O Ministério Público de São Paulo (MP-SP) acusou o ex-senador Aloysio Nunes Ferreira (PSDB-SP) de improbidade administrativa. O político teria recebido R$ 500 mil... Toffoli livra Serra de investigações e o tucano Aloysio é acusado de receber propina da Odebrecht

O Ministério Público de São Paulo (MP-SP) acusou o ex-senador Aloysio Nunes Ferreira (PSDB-SP) de improbidade administrativa.

O político teria recebido R$ 500 mil de propina da empreiteira Odebrecht durante a campanha para o Senado, em 2010.

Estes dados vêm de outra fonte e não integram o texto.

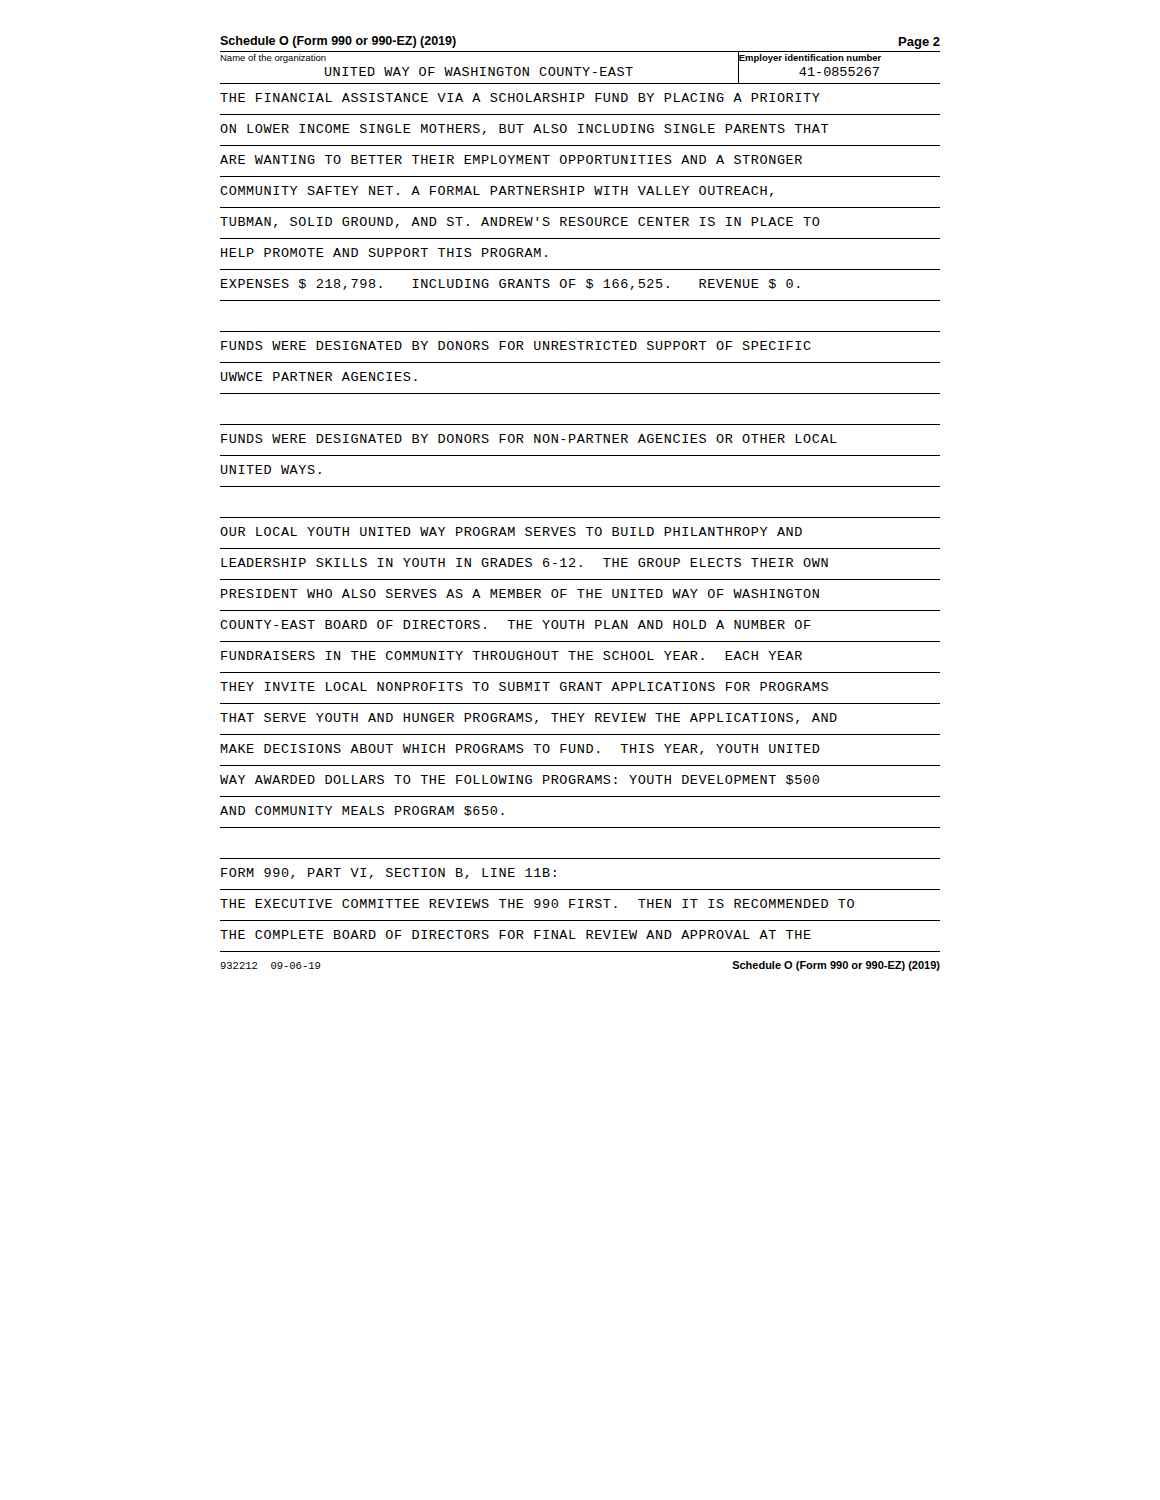Schedule O (Form 990 or 990-EZ) (2019) Page 2
| Name of the organization UNITED WAY OF WASHINGTON COUNTY-EAST | Employer identification number 41-0855267 |
THE FINANCIAL ASSISTANCE VIA A SCHOLARSHIP FUND BY PLACING A PRIORITY
ON LOWER INCOME SINGLE MOTHERS, BUT ALSO INCLUDING SINGLE PARENTS THAT
ARE WANTING TO BETTER THEIR EMPLOYMENT OPPORTUNITIES AND A STRONGER
COMMUNITY SAFTEY NET. A FORMAL PARTNERSHIP WITH VALLEY OUTREACH,
TUBMAN, SOLID GROUND, AND ST. ANDREW'S RESOURCE CENTER IS IN PLACE TO
HELP PROMOTE AND SUPPORT THIS PROGRAM.
EXPENSES $ 218,798. INCLUDING GRANTS OF $ 166,525. REVENUE $ 0.
FUNDS WERE DESIGNATED BY DONORS FOR UNRESTRICTED SUPPORT OF SPECIFIC
UWWCE PARTNER AGENCIES.
FUNDS WERE DESIGNATED BY DONORS FOR NON-PARTNER AGENCIES OR OTHER LOCAL
UNITED WAYS.
OUR LOCAL YOUTH UNITED WAY PROGRAM SERVES TO BUILD PHILANTHROPY AND
LEADERSHIP SKILLS IN YOUTH IN GRADES 6-12. THE GROUP ELECTS THEIR OWN
PRESIDENT WHO ALSO SERVES AS A MEMBER OF THE UNITED WAY OF WASHINGTON
COUNTY-EAST BOARD OF DIRECTORS. THE YOUTH PLAN AND HOLD A NUMBER OF
FUNDRAISERS IN THE COMMUNITY THROUGHOUT THE SCHOOL YEAR. EACH YEAR
THEY INVITE LOCAL NONPROFITS TO SUBMIT GRANT APPLICATIONS FOR PROGRAMS
THAT SERVE YOUTH AND HUNGER PROGRAMS, THEY REVIEW THE APPLICATIONS, AND
MAKE DECISIONS ABOUT WHICH PROGRAMS TO FUND. THIS YEAR, YOUTH UNITED
WAY AWARDED DOLLARS TO THE FOLLOWING PROGRAMS: YOUTH DEVELOPMENT $500
AND COMMUNITY MEALS PROGRAM $650.
FORM 990, PART VI, SECTION B, LINE 11B:
THE EXECUTIVE COMMITTEE REVIEWS THE 990 FIRST. THEN IT IS RECOMMENDED TO
THE COMPLETE BOARD OF DIRECTORS FOR FINAL REVIEW AND APPROVAL AT THE
932212 09-06-19 Schedule O (Form 990 or 990-EZ) (2019)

A denúncia do promotor Ricardo Manuel Castro diz que a doação ilegal não consta da prestação de contas do então senador e quer que ele pague uma indenização de R$ 854.876,82 por dano moral coletivo.

Segundo o promotor, Aloysio se encontrou com dois ex-diretores da Odebrecht para pedir financiamento da campanha. Em delação premiada, um deles contou que o então Chefe da Casa Civil do governo de São Paulo teria recebido duas parcelas de R$ 250 mil cada em troca de vantagens à construtora nas obras da rodovia Carvalho Pinto, no Vale do Paraíba.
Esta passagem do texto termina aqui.